Now as spring approaches and we maybe feel a bit more positive again, we can perhaps begin again to reflect on the present and dare to hope for the future?
A key motif has been discovered and decided on, and its based on a piece of work that wasn’t actually in the project exhibition at Maker. Some of the artists continued to work after the exhibition had been installed, including Donna Sinclair, who continued her work based around the buildings of Inverkeithing, recreating them from old photographs and paintings. She remembered a small statue of a Janus head that sat on top of the Town House when she was a little girl. Her memory is that it disappeared at some point in the 1980s, she presumes stolen. For the project she made some sketches of Janus heads from her imagination, inspired by the concepts it encapsulates. When we saw the drawings, one in particular had a lovely lively quality, with swirling hair, creating a poetic and very balanced shape.
We found that the imagery and symbolism of a Janus reflects so many aspects of our project, and of Inverkeithing. The heads face in opposite ways and Janus heads are usually set north and south, and often represent the past and future, and the transformative period in between. It can reflect dichotomies such as the land and the sea, church and trade, home and of other places. Janus was a roman god, and used in statuary at gateways into towns and cities, so we can see it can represent transitions and limens, and also represent a welcome to a place.

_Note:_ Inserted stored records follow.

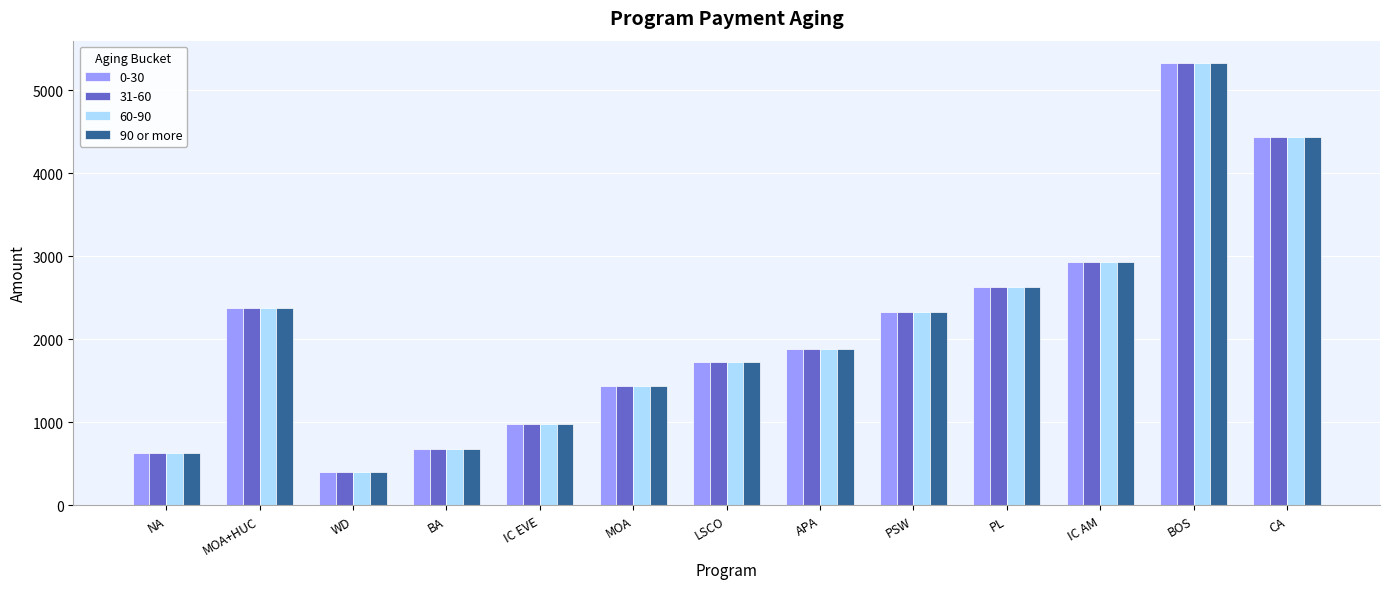

True or false: 31-60 has a value of 3377.5 at APA.

False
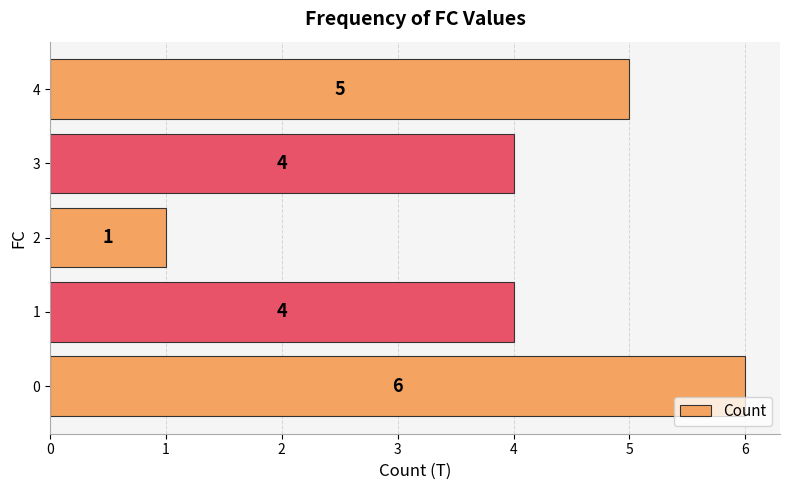

True or false: the data shows 4 at 1.

True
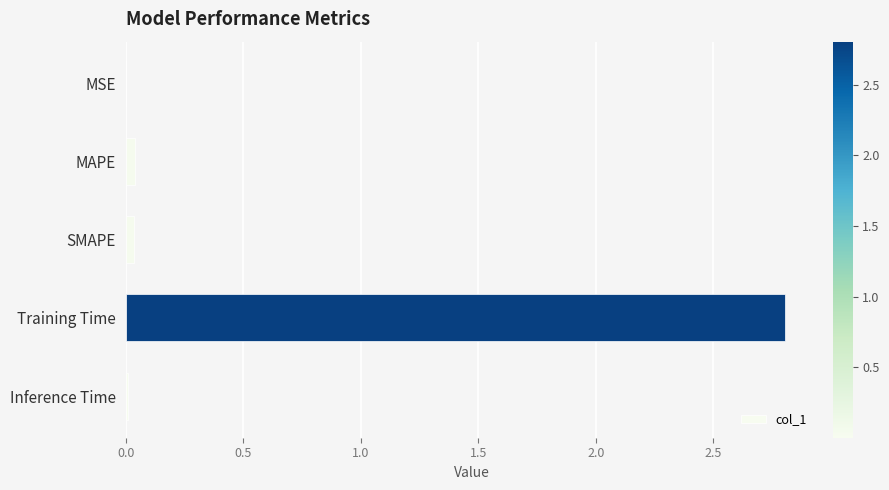

What is the sum of all values?

2.9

Given that the regeneration project as a whole is about placemaking and improved experiences for both residents and visitors, this really spoke to us.
This motif is key, but we also want to incorporate everyone’s work, paying homage to all of their talent, engagement, hard work and imagination. These have been created and are currently awaiting the final say to make them available to the public. In the meantime, do you remember the Janus Head on the Town House? Let us know if you have any stories about it, or any thoughts on the symbolism and meaning of Janus heads.
Incorporating the artists’ work into the motifs
The work has been developed in progress towards motifs which will be integrated in upcoming public realm works throughout the town centre. It was developed by members of Inverkeithing Arts Initiative and commissioned for the Inverkeithing Heritage Regeneration project, funded by Historic Environment Scotland, National Lottery Heritage Fund, and Fife Council. The project, running 2019-2024, is being delivered by Fife Historic Buildings Trust.